Arizona Fall Protection Lags Behind Rest of Nation
Every week, around five workers die from fall injuries. There are reasonably priced and easily available fall protection systems which would have saved most of these workers from death or crippling injury. Having handled a number of these cases, we have seen the devastating effects of falls from falls. Currently there is a dispute between the Occupational Safety and Health Administration (OSHA), and Arizona’s Department of Occupational Safety and Health (ADOSH) over the levels at which fall protection should apply. OSHA requires that workers be protected when working at any height above six feet, but ADOSH mandates fall protection only when workers are operating above 15 feet.
Unlike the majority of states, Arizona maintains its own regulations when it comes to occupational safety.

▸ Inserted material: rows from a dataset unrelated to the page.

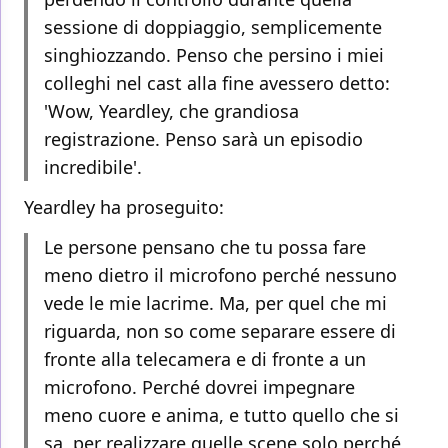
sessione di doppiaggio, semplicemente
singhiozzando. Penso che persino i miei
colleghi nel cast alla fine avessero detto:
'Wow, Yeardley, che grandiosa
registrazione. Penso sarà un episodio
incredibile'.
Yeardley ha proseguito:
Le persone pensano che tu possa fare
meno dietro il microfono perché nessuno
vede le mie lacrime. Ma, per quel che mi
riguarda, non so come separare essere di
fronte alla telecamera e di fronte a un
microfono. Perché dovrei impegnare
meno cuore e anima, e tutto quello che si
sa, per realizzare quelle scene solo perché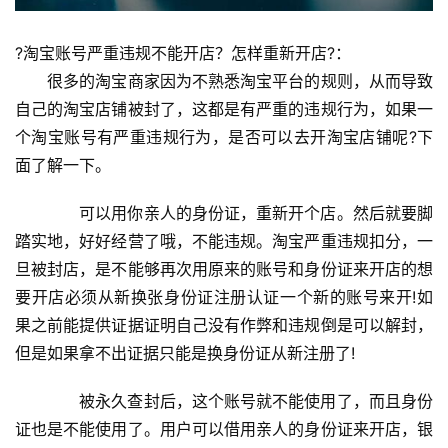
?淘宝账号严重违规不能开店？怎样重新开店?：
　　很多的淘宝商家因为不熟悉淘宝平台的规则，从而导致
自己的淘宝店铺被封了，这都是有严重的违规行为，如果一
个淘宝账号有严重违规行为，是否可以去开淘宝店铺呢?下
面了解一下。
　　可以用你亲人的身份证，重新开个店。然后就要脚
踏实地，好好经营了哦，不能违规。淘宝严重违规扣分，一
旦被封店，是不能够再次用原来的账号和身份证来开店的想
要开店必须从新换张身份证注册认证一个新的账号来开!如
果之前能提供证据证明自己没有作弊和违规倒是可以解封，
但是如果拿不出证据只能是换身份证从新注册了!
　　被永久查封后，这个账号就不能使用了，而且身份
证也是不能使用了。用户可以借用亲人的身份证来开店，银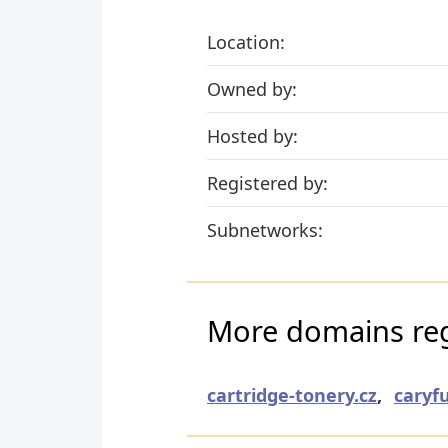
Location:
Owned by:
Hosted by:
Registered by:
Subnetworks:
More domains reg
cartridge-tonery.cz
,
caryf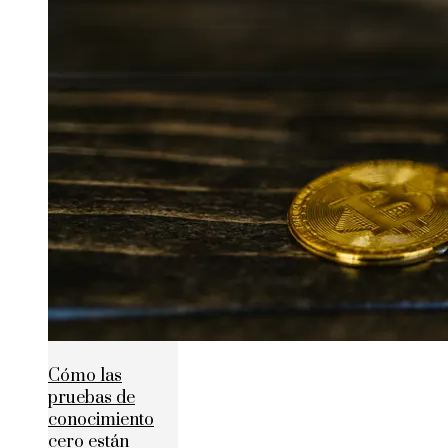
Cómo las
pruebas de
conocimiento
cero están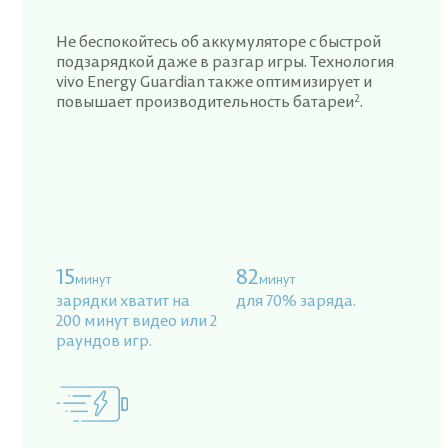
Не беспокойтесь об аккумуляторе с быстрой
подзарядкой даже в разгар игры. Технология
vivo Energy Guardian также оптимизирует и
2
повышает производительность батареи
.
15
82
минут
минут
зарядки хватит на
для 70% заряда.
200 минут видео или 2
раундов игр.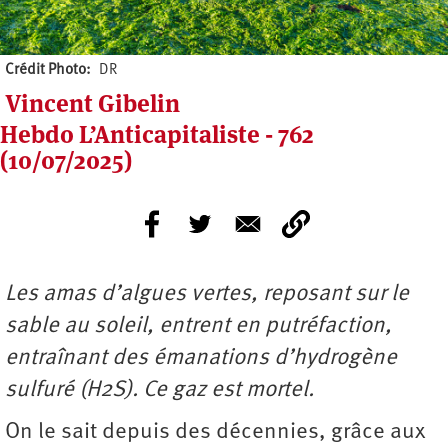
Crédit Photo
DR
Vincent Gibelin
Hebdo L’Anticapitaliste - 762
(10/07/2025)
Les amas d’algues vertes, reposant sur le
sable au soleil, entrent en putréfaction,
entraînant des émanations d’hydrogène
sulfuré (H2S). Ce gaz est mortel.
On le sait depuis des décennies, grâce aux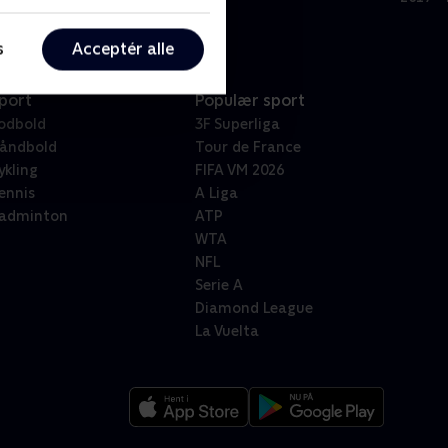
s
Acceptér alle
port
Populær sport
odbold
3F Superliga
åndbold
Tour de France
ykling
FIFA VM 2026
ennis
A Liga
adminton
ATP
WTA
NFL
Serie A
Diamond League
La Vuelta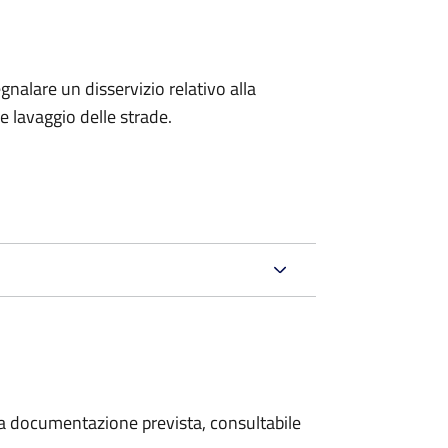
egnalare un disservizio relativo alla
 e lavaggio delle strade.
 la documentazione prevista, consultabile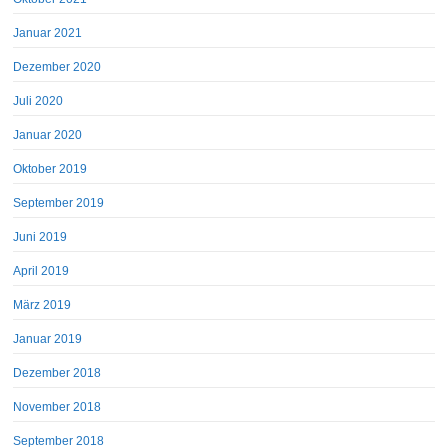
Januar 2021
Dezember 2020
Juli 2020
Januar 2020
Oktober 2019
September 2019
Juni 2019
April 2019
März 2019
Januar 2019
Dezember 2018
November 2018
September 2018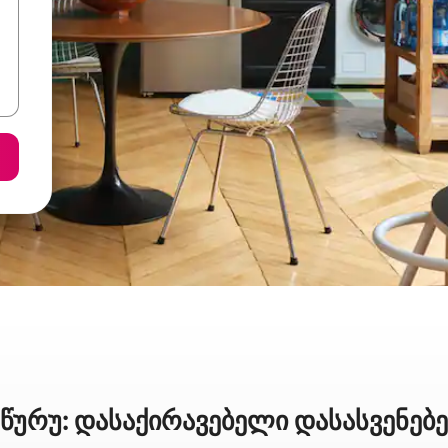
 წურუ: დასაქირავებელი დასასვენე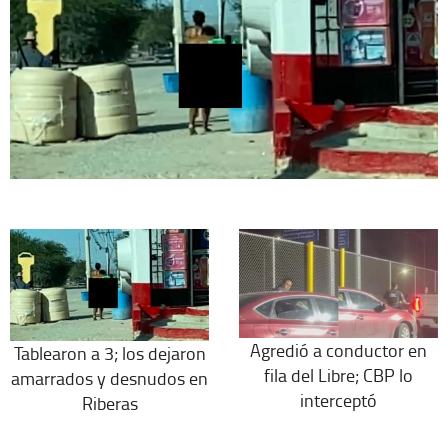
Agredió a conductor en
Tablearon a 3; los dejaron
fila del Libre; CBP lo
amarrados y desnudos en
interceptó
Riberas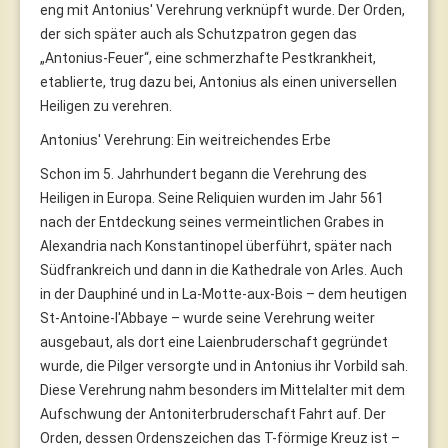
eng mit Antonius' Verehrung verknüpft wurde. Der Orden,
der sich später auch als Schutzpatron gegen das
„Antonius-Feuer“, eine schmerzhafte Pestkrankheit,
etablierte, trug dazu bei, Antonius als einen universellen
Heiligen zu verehren.
Antonius' Verehrung: Ein weitreichendes Erbe
Schon im 5. Jahrhundert begann die Verehrung des
Heiligen in Europa. Seine Reliquien wurden im Jahr 561
nach der Entdeckung seines vermeintlichen Grabes in
Alexandria nach Konstantinopel überführt, später nach
Südfrankreich und dann in die Kathedrale von Arles. Auch
in der Dauphiné und in La-Motte-aux-Bois – dem heutigen
St-Antoine-l'Abbaye – wurde seine Verehrung weiter
ausgebaut, als dort eine Laienbruderschaft gegründet
wurde, die Pilger versorgte und in Antonius ihr Vorbild sah.
Diese Verehrung nahm besonders im Mittelalter mit dem
Aufschwung der Antoniterbruderschaft Fahrt auf. Der
Orden, dessen Ordenszeichen das T-förmige Kreuz ist –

Contractors in Arizona are primarily responsible for increasing the applicable height, arguing that that the OSHA regulations on fall protection are impossible or too cost prohibitive. OSHA, however, and even a few major state contractors, disagree, pointing to the moral as well as legal obligations for employers to maintain a safe workplace. The cost of injuries simply gets passed from employers to insurance companies, who in turn raise rates to cover losses. As in most things, avoiding the initial injury seems far preferable.
The dispute between OSHA and ADOSH could result in OSHA ultimately assuming responsibility in Arizona for the enforcement of federal guidelines. Rather than force bureaucratic proceedings over fall protection, ADOSH should implement the OSHA regulations, and start protecting Arizona workers today.